Circle

On shapes in darkness and the stories we tell about them
Some books know exactly when to turn out the lights.
I gave Circle to a friend's three-year-old daughter recently. She's not usually one for sitting through stories, her parents say, but this one held her. She let them read to the end. Though now I wonder - she's been afraid of the dark lately. Was it the book? That shape in the cave that Circle warns us not to look at?

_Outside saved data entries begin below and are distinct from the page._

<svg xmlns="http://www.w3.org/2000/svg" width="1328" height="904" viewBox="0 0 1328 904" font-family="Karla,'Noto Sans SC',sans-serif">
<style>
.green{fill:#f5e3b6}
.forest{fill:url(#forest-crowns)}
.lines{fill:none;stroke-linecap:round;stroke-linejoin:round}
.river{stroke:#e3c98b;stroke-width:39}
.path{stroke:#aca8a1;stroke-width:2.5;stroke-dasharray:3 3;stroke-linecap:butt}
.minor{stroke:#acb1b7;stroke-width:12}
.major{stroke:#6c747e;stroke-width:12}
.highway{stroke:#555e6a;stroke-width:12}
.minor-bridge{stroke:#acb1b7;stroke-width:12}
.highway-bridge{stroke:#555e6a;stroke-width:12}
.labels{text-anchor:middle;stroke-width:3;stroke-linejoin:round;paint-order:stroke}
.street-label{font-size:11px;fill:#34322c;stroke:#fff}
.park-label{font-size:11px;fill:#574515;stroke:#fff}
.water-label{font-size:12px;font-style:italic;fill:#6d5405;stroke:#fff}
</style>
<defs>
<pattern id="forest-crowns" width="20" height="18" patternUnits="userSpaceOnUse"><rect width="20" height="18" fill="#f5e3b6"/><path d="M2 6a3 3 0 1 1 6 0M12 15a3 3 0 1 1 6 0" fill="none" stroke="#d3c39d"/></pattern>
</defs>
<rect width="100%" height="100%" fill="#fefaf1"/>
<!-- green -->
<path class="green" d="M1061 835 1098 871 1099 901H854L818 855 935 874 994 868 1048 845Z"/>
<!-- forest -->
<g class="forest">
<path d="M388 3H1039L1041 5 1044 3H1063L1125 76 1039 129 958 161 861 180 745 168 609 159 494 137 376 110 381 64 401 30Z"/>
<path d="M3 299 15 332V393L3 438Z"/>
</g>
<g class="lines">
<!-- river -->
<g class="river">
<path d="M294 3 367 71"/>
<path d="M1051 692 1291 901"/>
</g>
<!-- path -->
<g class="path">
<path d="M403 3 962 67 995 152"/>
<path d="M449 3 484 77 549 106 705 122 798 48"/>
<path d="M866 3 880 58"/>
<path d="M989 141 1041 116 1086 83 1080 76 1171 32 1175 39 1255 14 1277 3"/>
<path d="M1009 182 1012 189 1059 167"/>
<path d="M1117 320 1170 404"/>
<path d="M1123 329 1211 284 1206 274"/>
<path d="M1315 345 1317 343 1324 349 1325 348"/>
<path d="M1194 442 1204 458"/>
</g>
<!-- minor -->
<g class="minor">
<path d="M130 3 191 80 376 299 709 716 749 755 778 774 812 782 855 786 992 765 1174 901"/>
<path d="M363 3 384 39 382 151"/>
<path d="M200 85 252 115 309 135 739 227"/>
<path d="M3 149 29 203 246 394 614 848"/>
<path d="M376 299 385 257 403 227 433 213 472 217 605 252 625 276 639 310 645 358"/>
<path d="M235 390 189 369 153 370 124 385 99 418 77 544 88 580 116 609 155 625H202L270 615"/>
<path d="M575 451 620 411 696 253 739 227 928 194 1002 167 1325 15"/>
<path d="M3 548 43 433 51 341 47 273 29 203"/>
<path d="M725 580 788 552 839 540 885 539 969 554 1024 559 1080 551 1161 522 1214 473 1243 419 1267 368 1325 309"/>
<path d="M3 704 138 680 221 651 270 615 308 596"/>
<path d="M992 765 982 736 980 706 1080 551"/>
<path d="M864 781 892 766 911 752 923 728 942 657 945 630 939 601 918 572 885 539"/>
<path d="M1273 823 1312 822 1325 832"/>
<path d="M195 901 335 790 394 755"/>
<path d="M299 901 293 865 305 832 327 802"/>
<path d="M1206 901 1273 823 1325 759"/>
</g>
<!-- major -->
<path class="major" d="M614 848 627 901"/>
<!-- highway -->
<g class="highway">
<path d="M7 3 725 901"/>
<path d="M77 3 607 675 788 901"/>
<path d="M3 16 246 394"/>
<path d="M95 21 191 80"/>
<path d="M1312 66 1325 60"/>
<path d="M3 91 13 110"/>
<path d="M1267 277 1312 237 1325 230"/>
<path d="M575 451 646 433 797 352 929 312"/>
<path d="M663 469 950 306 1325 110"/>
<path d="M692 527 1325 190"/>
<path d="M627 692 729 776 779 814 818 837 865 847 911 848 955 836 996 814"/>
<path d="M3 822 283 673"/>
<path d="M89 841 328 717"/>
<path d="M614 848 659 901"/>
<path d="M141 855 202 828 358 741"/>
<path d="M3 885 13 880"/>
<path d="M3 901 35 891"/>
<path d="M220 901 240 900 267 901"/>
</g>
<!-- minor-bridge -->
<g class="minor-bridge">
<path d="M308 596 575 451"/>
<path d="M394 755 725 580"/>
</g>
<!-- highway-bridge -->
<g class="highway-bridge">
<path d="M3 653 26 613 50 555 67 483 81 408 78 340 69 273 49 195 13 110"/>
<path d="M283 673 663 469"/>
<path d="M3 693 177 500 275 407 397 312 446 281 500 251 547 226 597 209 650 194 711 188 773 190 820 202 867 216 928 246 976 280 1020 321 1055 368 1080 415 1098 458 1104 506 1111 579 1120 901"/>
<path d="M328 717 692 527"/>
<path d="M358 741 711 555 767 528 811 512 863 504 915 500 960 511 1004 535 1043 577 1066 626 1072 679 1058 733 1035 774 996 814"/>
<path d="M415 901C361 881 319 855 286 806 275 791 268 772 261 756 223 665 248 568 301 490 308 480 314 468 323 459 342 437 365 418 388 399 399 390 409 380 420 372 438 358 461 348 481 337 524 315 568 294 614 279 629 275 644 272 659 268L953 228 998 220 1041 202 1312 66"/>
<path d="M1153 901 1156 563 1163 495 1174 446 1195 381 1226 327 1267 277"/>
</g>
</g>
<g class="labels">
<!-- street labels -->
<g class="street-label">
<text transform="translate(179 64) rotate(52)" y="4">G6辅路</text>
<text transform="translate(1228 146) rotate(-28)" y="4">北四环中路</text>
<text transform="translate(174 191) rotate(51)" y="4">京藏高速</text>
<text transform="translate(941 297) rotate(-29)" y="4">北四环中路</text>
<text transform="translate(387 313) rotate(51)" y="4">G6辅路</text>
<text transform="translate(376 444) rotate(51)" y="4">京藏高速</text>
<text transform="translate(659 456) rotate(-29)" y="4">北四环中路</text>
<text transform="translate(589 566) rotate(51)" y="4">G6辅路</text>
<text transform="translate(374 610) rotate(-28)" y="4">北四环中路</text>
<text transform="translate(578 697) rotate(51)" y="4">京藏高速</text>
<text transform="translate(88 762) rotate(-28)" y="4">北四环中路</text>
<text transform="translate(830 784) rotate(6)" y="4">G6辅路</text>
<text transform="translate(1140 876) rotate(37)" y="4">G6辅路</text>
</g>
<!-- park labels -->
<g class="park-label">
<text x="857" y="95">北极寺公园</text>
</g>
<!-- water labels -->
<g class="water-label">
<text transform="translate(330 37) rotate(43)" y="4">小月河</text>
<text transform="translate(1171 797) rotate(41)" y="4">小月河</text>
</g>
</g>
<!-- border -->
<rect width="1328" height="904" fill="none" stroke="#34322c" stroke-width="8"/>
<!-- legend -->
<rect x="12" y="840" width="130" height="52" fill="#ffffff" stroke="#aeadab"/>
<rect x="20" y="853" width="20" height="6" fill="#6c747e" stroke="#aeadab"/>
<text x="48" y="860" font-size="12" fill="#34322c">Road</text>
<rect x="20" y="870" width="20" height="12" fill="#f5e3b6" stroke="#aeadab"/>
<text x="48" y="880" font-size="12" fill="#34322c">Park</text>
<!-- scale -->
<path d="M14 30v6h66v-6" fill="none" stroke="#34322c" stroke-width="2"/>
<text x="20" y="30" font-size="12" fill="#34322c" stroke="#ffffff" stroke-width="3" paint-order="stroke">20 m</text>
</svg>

My son and I spend a lot of time with that shape-in-darkness. We make guesses about what it might be. Sometimes we're brave about it, sometimes we're not. Circle teaches us both ways of looking - the afraid way, the curious way. The way that acknowledges darkness holds things we can't see, and maybe that's okay.
Pattern Notes
- Shapes that speak without words
- Darkness that might hold anything
- Trust drawn in simple lines
- Fear as a circle of friends
Reading Together
Watch how young readers lean in at different moments:
- When Circle first issues the warning
- When we see the darkness
- When we think we see something in it
- When we have to decide what we believe
Some choose not to look. Some can't help themselves. Both reactions tell their own story.
Connected Patterns
Stories that play with darkness and what we choose to see:
- Where the Wild Things Are (night that contains monsters and dinner)
- The Dark by Lemony Snicket (darkness that speaks)
- The Wolves in the Walls (things we think we hear)
Reading Space Notes
Sometimes my son asks to be in complete darkness. To hide. He likes to be a little afraid, I think. To practice it in a safe space. To learn, like Circle does, that what we imagine in darkness isn't always what's there.